How to Extract Images from a PDF

Last updated: February 23, 2026

PDFs often contain images you need separately — photos in a report, diagrams in a manual, or logos in a brochure. Extracting them usually means uploading your PDF to a server or installing desktop software. OneClickPDF extracts every embedded image directly in your browser, with a preview grid so you can see exactly what you're getting.

Step-by-Step Guide

1

Open the Extract Images tool

Go to the Extract Images page on OneClickPDF. No account or installation needed.

2

Upload your PDF

Drag and drop your PDF file. It loads entirely in your browser — your document never leaves your device.

3

Choose your output format

Select PNG (lossless, best quality) or JPG (smaller file size). The tool scans every page for embedded images.

4

Preview and download

A grid shows every extracted image with its dimensions and file size. For a single image, it downloads directly. For multiple images, they're packaged as a ZIP file automatically.

Extract Images

Pull all embedded images out of a PDF as individual files.

Try It Free

Frequently Asked Questions

What image quality will I get?
OneClickPDF extracts images at their original embedded resolution — there's no quality loss.
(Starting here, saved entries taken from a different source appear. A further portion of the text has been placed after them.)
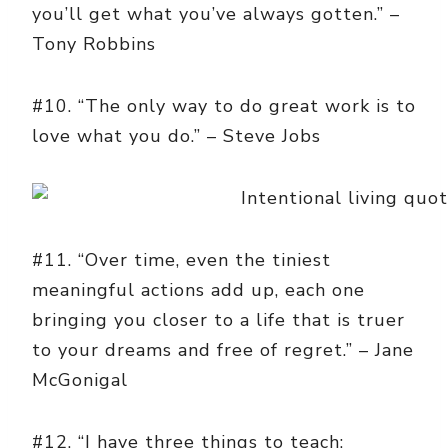
you’ll get what you’ve always gotten.” –
Tony Robbins
#10. “The only way to do great work is to
love what you do.” – Steve Jobs
#11. “Over time, even the tiniest
meaningful actions add up, each one
bringing you closer to a life that is truer
to your dreams and free of regret.” – Jane
McGonigal
#12. “I have three things to teach:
The output matches exactly what's stored in the PDF file.
Can I extract images from a scanned PDF?
Scanned PDFs are essentially full-page images. The tool will extract the entire page scan as a single image. For page-by-page image export, the PDF to JPG or PDF to PNG tools may be more appropriate.
Why are some images missing?
Some PDFs use vector graphics (drawn shapes, text) rather than embedded raster images. The tool extracts raster images only. Very small images under 100 bytes (like 1×1 tracking pixels) are automatically skipped.
Does it preserve transparency?
Yes, when using PNG format. PNG supports transparency, so images with alpha channels are extracted correctly. JPG format does not support transparency.

No more screenshots or manual cropping. OneClickPDF extracts the actual embedded images from your PDF at their original resolution — completely in your browser with no upload required.